Instructions for the task: Transcribe verbatim the portion of the court opinion starting at "Where the court" and ending at "removed or discharged.".

Source excerpt:
--
Opinion
No. 14914
Opinion Filed March 17, 1925. Rehearing Denied January 5, 1926.
1. Mortgages — Foreclosure — Right to Receiver — Statute.
Subsection 2, of section 518, Comp. Stat. 1921, relating to causes in which receivers may be appointed, provides for such appointment — "In an action by a mortgagee for the foreclosure of his mortgage and sale of the mortgaged property, where it appears that the mortgaged property is in danger of being lost, removed, or materially injured, or that the condition of the mortgage has not been performed, and that the property is probably insufficient to discharge the mortgage debt."
2. Same — Discharge of Receiver — Solvency of Debtor.
S. B. of I. sued D. on two promissory notes in the principal sum of $4,050 and obtained judgment for $2,000, which judgment was affirmed by this court. A receiver of D.'s property of the approximate value of $7,000 was appointed, and after judgment rendered, D. moved to discharge the receiver. Held, the record failing to disclose the insolvency of D. and disclosing the fact that the property of D. is of value largely in excess of plaintiff's judgment, the statutory reasons for a receiver are nonexistent and the receiver should be discharged.
3. Same — Discharge for Improper Disposal of Collections.
Where the court directs a receiver to collect monies and deposit such monies with the court clerk and such receiver fails, refuses, and neglects to comply with the order of the court, but turns over the monies so collected to the plaintiff in the action, and expends money collected as receiver without authority of the court, upon proper motion filed, and showing made, such receiver should be removed or discharged.
--
Saved data entries:

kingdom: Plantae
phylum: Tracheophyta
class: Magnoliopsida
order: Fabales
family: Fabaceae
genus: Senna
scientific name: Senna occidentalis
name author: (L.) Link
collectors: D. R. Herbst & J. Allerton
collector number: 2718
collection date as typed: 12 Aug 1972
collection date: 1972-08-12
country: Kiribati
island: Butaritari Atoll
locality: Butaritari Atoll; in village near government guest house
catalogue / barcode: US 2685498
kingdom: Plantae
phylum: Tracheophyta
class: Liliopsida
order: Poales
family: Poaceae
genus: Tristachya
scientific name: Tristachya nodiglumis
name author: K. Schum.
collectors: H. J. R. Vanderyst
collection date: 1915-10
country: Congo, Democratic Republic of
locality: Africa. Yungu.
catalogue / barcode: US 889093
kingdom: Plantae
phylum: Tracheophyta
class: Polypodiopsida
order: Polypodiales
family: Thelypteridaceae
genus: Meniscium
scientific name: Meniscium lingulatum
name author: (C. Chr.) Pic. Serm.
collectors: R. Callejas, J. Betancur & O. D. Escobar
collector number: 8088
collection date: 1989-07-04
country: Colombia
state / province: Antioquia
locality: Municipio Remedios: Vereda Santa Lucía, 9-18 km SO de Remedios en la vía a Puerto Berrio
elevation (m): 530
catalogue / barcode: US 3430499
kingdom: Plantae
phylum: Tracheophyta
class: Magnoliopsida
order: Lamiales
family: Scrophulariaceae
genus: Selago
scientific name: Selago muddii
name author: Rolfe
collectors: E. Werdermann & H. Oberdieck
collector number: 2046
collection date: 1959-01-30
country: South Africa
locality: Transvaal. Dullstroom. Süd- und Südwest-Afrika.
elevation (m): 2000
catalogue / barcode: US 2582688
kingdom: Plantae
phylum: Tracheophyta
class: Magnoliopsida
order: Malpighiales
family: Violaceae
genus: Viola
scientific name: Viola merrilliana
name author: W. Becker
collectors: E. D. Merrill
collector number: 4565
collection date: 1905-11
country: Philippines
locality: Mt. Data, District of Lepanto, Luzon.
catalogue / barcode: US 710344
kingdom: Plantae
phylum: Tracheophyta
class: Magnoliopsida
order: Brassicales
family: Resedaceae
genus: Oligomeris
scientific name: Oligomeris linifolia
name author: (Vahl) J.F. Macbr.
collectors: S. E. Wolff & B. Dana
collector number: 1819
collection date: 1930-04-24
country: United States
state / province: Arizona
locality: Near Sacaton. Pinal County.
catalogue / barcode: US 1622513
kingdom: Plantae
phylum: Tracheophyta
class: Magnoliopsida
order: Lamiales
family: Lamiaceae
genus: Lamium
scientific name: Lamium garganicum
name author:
--
Right answer:
Where the court directs a receiver to collect monies and deposit such monies with the court clerk and such receiver fails, refuses, and neglects to comply with the order of the court, but turns over the monies so collected to the plaintiff in the action, and expends money collected as receiver without authority of the court, upon proper motion filed, and showing made, such receiver should be removed or discharged.